The settlers of the Tilos prospered. So isolated were the islands that they were never threatened by seafaring raiders. The climate was congenial, with only occasional severe winters and drenching summers. No one much minded, as long as the fields continued to yield significant crops. With the use of guano hauled from the seabird rookeries, the fertility of the land was not only maintained but enhanced. There was even a modest deposit of dragonet guano, which as any farmer knows makes by far the best fertilizer due to the eclectic nature of dragon diet.
How and when the disputes began no one can say. History being a succession of individual memories clouded by lies and personal agendas, it was impossible to ascribe blame. Some insist it all started when a rogue from Greater Tilo stole away the love of a Gyre man’s wife. Others believe it had something to do with cheating involving a load of potatoes from Basweath, potatoes being the staple food crop and therefore a matter of some gravity among the Tiloeans. Still others insisted the arguments began when a group of villagers on Middle Tilo took to calling an old woman by the name of Granni Scork a witch.
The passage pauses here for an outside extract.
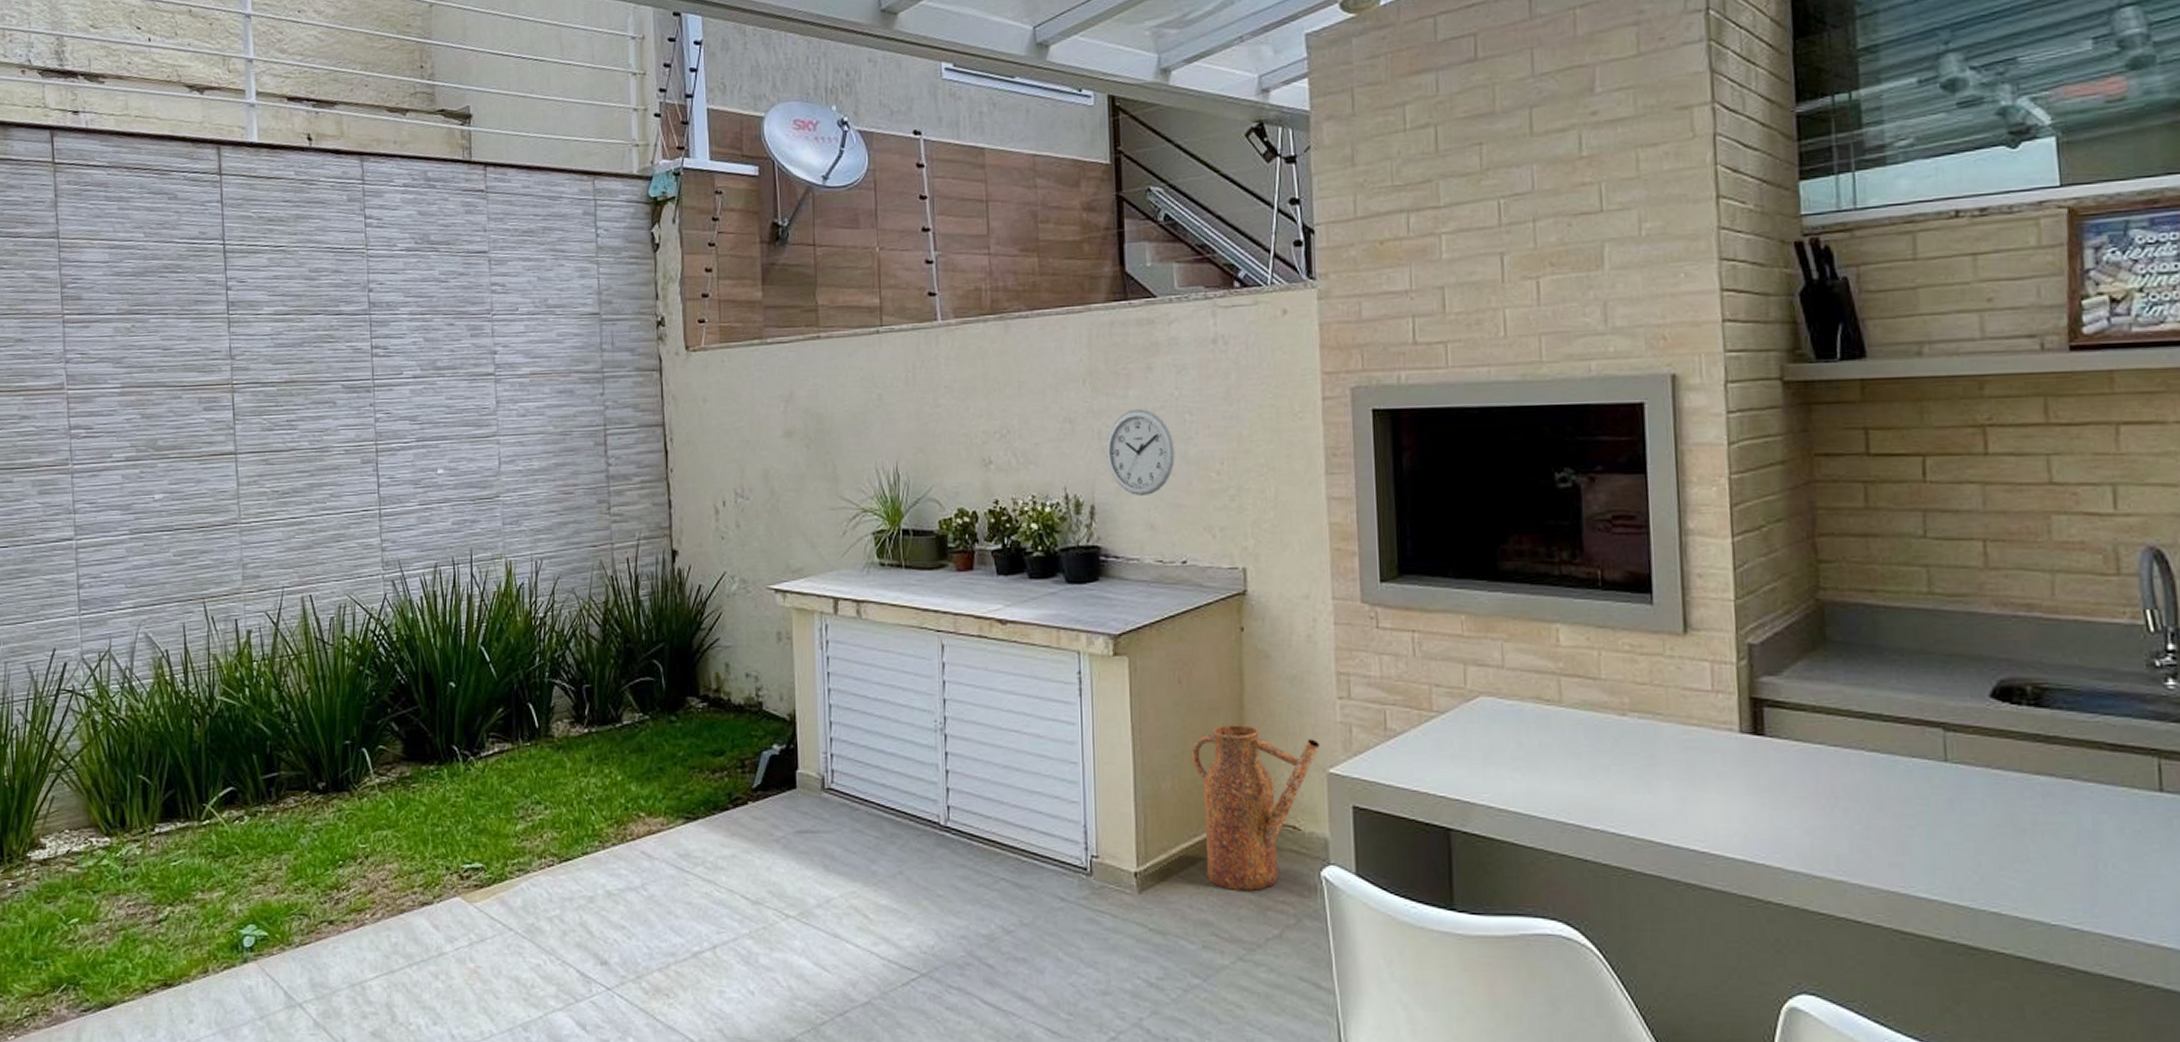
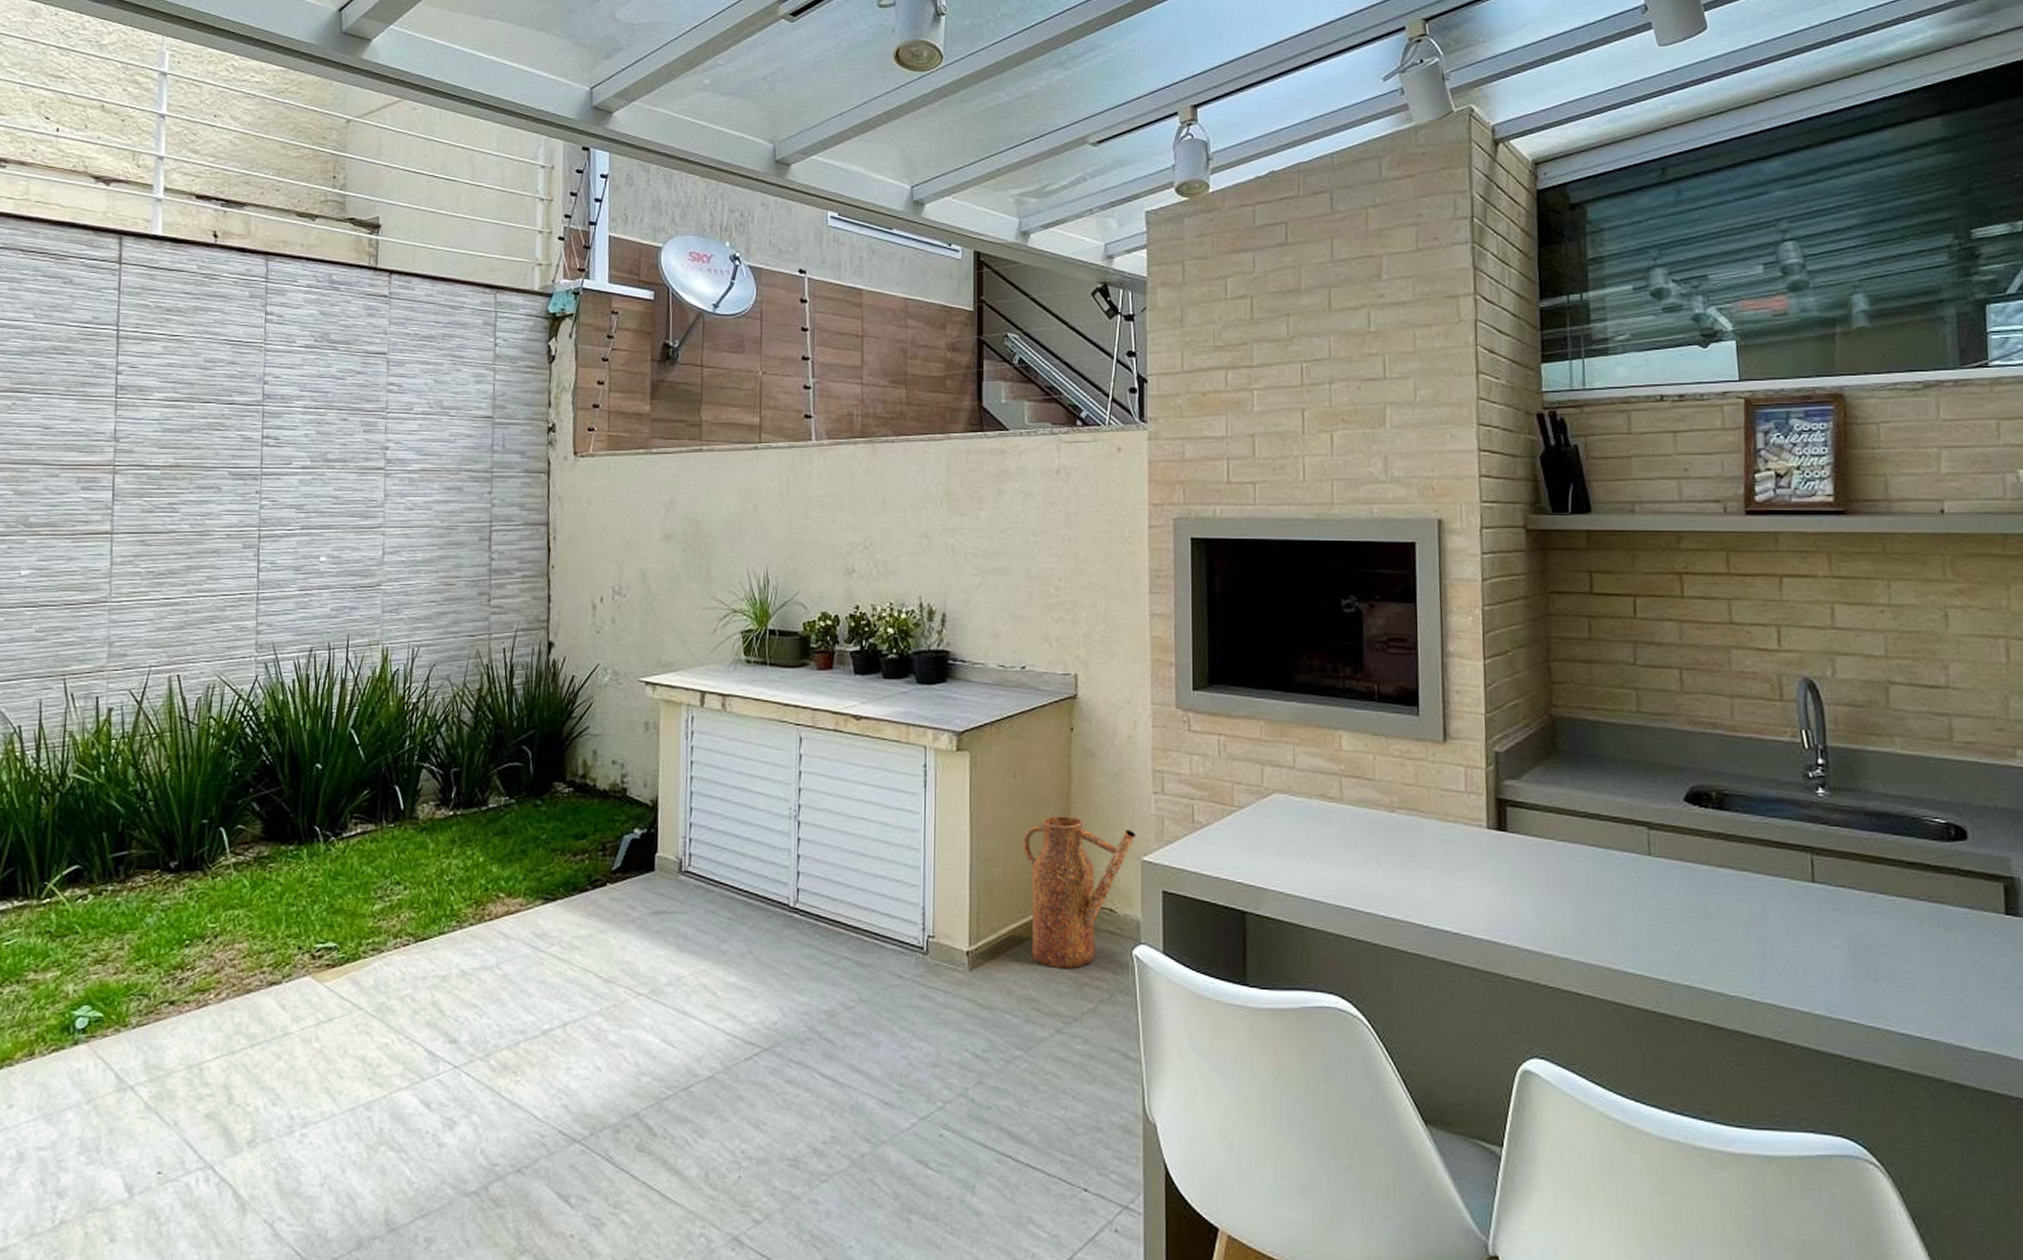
wall clock: present [1106,409,1176,497] -> none [958,529,1020,607]

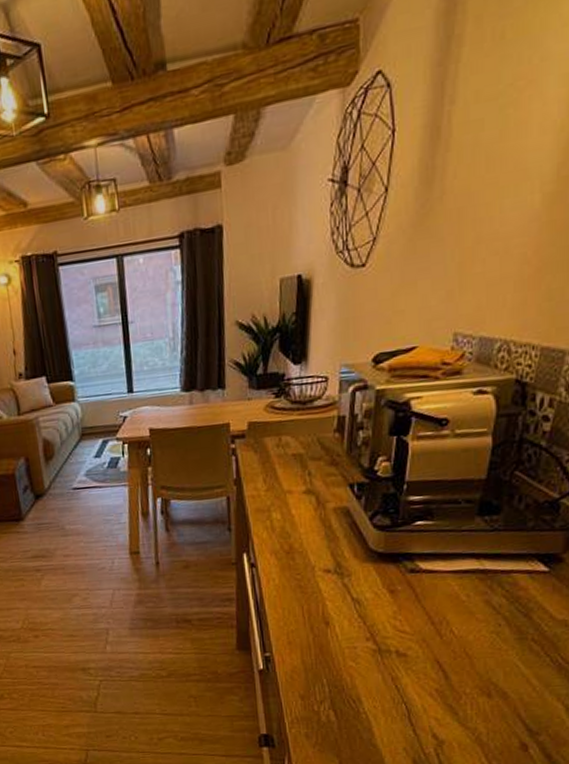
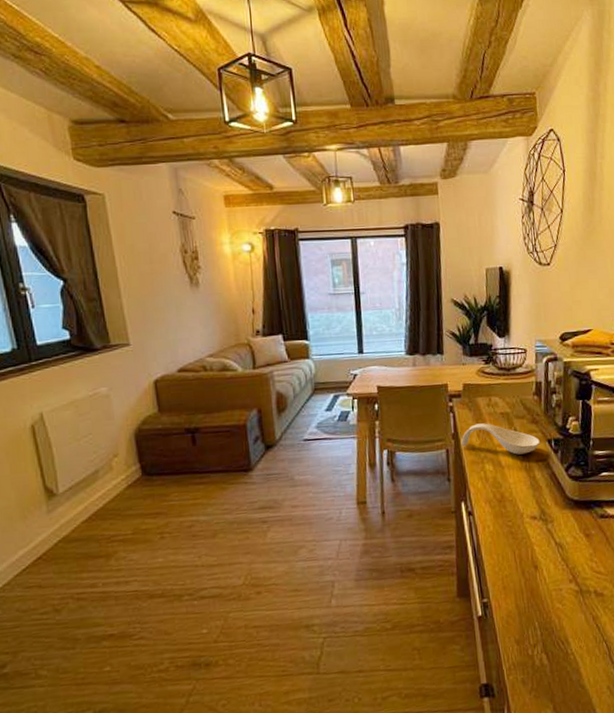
spoon rest: none [244,466,339,502] -> present [461,423,540,455]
Disagreements soon gave way to fighting. Shifting alliances between islands and even between individual villages were made and broken. Fights occasionally escalated into full-blown battles. Crops were carried off or destroyed, fishing nets stolen or shredded, young women treated with less than the respect that had formerly been accorded to them. Given the vagaries of weather that seasonally assaulted the islands, these clashes drew much-needed muscle and energy away from the business of growing and gathering food, repairing and building homes and shops, and generally maintaining the seemly level of civilization that the Tiloeans had hitherto enjoyed.